From the liner notes to "Nice Work If you Can Get It" -

 

"From the very first notes of 'Love Walked In,' Mark Lopeman shows that he is a formidable player. His distinctive, non-derivative sound and conception, while mostly rooted in the 1950s, is neither cookie-cutter-ish nor predictable. But what is perhaps most remarkable is that this richly-experienced musician waited until his early fifties to make his first album as a leader. .....

 

Lopeman's choices in repertoire are intriguing and unhackneyed: Gershwin's still-durable "Love Walked In" (here done with the verse), four songs that are associated with Frank Sinatra ("My Kind Of Girl, " "I'm A Fool To Want You," "Nice Work If You Can Get It," and "Everything Happens To Me"), two classical-cum-pop adaptations, a forgotten Michel Legrand melody from his score to The Umbrellas Of Cherbourg, a seldom-performed Joni Mitchell opus, Fats Waller's classic "Jitterbug Waltz," and two first-rate Lopeman originals.

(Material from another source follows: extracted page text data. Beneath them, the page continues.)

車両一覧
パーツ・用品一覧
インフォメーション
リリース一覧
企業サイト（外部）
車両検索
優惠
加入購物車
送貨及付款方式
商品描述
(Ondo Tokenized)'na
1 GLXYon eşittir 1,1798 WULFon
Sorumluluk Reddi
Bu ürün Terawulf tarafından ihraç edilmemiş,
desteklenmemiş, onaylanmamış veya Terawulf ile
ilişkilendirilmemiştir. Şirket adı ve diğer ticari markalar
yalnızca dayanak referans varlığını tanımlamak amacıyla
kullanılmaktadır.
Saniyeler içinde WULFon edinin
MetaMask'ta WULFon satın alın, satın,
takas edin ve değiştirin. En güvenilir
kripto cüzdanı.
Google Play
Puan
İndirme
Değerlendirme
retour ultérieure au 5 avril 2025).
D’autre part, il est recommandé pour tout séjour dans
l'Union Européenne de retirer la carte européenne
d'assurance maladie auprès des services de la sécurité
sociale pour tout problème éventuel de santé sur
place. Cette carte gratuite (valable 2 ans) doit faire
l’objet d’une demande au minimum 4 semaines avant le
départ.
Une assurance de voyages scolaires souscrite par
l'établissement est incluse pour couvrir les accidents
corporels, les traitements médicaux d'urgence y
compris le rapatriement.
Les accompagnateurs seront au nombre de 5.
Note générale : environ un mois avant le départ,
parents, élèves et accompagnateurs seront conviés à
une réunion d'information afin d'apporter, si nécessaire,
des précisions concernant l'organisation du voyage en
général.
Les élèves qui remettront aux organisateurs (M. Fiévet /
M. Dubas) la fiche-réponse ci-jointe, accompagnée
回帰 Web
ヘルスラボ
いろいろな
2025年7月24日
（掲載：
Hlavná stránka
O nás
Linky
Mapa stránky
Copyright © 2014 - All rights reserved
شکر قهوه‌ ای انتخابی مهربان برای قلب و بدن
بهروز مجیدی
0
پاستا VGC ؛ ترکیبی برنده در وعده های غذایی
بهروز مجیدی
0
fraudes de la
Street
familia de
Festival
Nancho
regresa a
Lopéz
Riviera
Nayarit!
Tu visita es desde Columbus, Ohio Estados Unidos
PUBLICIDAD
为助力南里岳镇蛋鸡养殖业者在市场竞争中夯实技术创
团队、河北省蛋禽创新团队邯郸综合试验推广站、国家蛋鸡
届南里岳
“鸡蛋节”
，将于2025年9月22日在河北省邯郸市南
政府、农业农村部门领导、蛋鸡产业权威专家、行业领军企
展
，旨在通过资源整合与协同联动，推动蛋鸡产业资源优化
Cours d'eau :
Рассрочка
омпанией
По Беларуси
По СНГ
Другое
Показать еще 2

On the pieces played by the sextet, Lopeman's arrangements are frequently much more than the perfunctory head-solos-head charts most often heard on jazz small-group recordings. Hear "Jitterbug Waltz" (with soprano lead) and both of Lopeman's own compositions ("Intentions"with its subtle clarinet lead, "World Economy Blues" in collaboration with Chris Byars) as illustrations of his scoring skills.

 

As a soloist, Lopeman is heard here primarily on tenor saxophone, and he has an arresting voice. His models come primarily from 1950s pre-John Coltrane sources: Lucky Thompson, Hank Mobley, Stan Getz, Zoot Sims, Warne Marsh, Harold Land, and Sonny Rollins. He obviously has listened well to all of them and many others and has come up with a compelling synthesis that sounds utterly personal and undated. His soprano saxophone, heard on "Jitterbug Waltz" and "Woodstock," is a nice change of pace, displaying elements of Coltrane, Sims, and Thompson.

 

Those of us who have known and respected Mark Lopeman since his arrival in New York three decades ago are delighted that he finally has decided to put his singular talents in the spotlight."


-Bill Kirchner, August 2011

(Bill Kirchner is a saxophonist, composer-arranger, bandleader, jazz historian, record and radio producer and educator.)